Nasdaq 100 — ~100 largest non-financial Nasdaq-listed companies. Top holdings dominated by Apple, Microsoft, Nvidia, Amazon, Meta, Alphabet, Tesla. Approximately 60% technology sector with consumer discretionary (Amazon, Tesla, Costco) and communications (Alphabet, Meta, Netflix) filling out most of the rest. Deepest options market of any growth ETF.
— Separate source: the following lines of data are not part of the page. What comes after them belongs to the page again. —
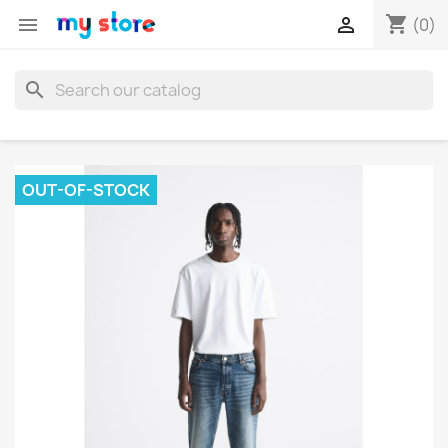
shopping_cart


(0)
search
OUT-OF-STOCK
The near-zero holdings overlap is the most important fact about this pair. SCHD's top 10 and QQQ's top 10 have essentially no companies in common. That means combining them in a portfolio actually diversifies your exposure in a way that combining SCHD with VYM, or QQQ with VGT, does not. From a pure return perspective, QQQ has won dramatically — the 2015-2025 mega-cap tech bull was one of the strongest growth regimes in history, and QQQ captured all of it while SCHD sat out by design. But past performance here is not a simple extrapolation. QQQ underperformed badly from 2000-2010 (post-dotcom), and SCHD-style dividend strategies dominated. Future outperformance depends on whether the current tech dominance continues, whether we mean-revert to a value regime, or something in between. The honest answer most investors should hear: nobody knows, so diversify.
Yield & distributions
SCHD yields 3.5-4% in trailing distributions, QQQ yields 0.5-0.7%. On $100,000 invested, that's roughly $3,700 from SCHD vs $600 from QQQ in annual distribution income. But the dividend growth story matters just as much: SCHD has grown its distribution at roughly 10-11% annually, while QQQ's dividend has grown slowly and erratically because the underlying index is dominated by companies that prefer buybacks to dividends. On a 10-year yield-on-cost basis, SCHD position purchased today could easily yield 8-9% on your original cost, while QQQ stays at roughly 1%.
Total return & NAV
This is where QQQ has dramatically outperformed. Over the last 10 years, QQQ has produced annualized total returns roughly 5-8 percentage points higher than SCHD. In dollar terms, $100,000 invested in QQQ a decade ago is worth substantially more than $100,000 in SCHD, even after accounting for SCHD's reinvested dividends. The mega-cap tech dominance (Apple, Microsoft, Nvidia, Amazon, Alphabet, Meta) has been the dominant factor driving US equity returns, and QQQ is the cleanest way to own it. However: this outperformance is not guaranteed to continue. QQQ-style growth heavily underperformed in the post-dotcom decade and could again if we see a meaningful rotation out of mega-cap tech. For accumulation-phase investors who can wait out drawdowns, QQQ's risk-adjusted case remains strong. For drawdown-phase retirees, SCHD's steadier payout profile matters more than headline total return.
Risk & volatility
QQQ is substantially more volatile than SCHD. QQQ's 2022 drawdown was roughly 35% peak-to-trough; SCHD's was about 15-17%. Rolling 1-year volatility for QQQ typically runs 20-25% annualized vs SCHD's 12-15%. This volatility gap matters enormously for retirees taking distributions — selling shares in a down market amplifies losses (sequence-of-returns risk). SCHD's dividend income largely insulates holders from having to sell in drawdowns. QQQ's concentration is also extreme: the top 10 holdings are roughly 50%+ of the fund. Any sustained weakness in the Magnificent 7 hits QQQ disproportionately. SCHD's top 10 is roughly 40% of assets but across much more defensive sectors.
Tax treatment
Both funds are tax-efficient but for different reasons. SCHD generates qualified dividend income (~95% of distributions) that hits your tax return every quarter but at long-term capital gains rates. QQQ generates minimal dividends but creates a large embedded capital gain over time that you eventually pay when selling. For an investor who never sells (heirs get a stepped-up basis), QQQ is maximally tax-efficient. For an investor who needs current income, SCHD's quarterly qualified dividends are efficient and predictable. In an IRA or Roth, tax character doesn't matter and you can just pick based on total return goals.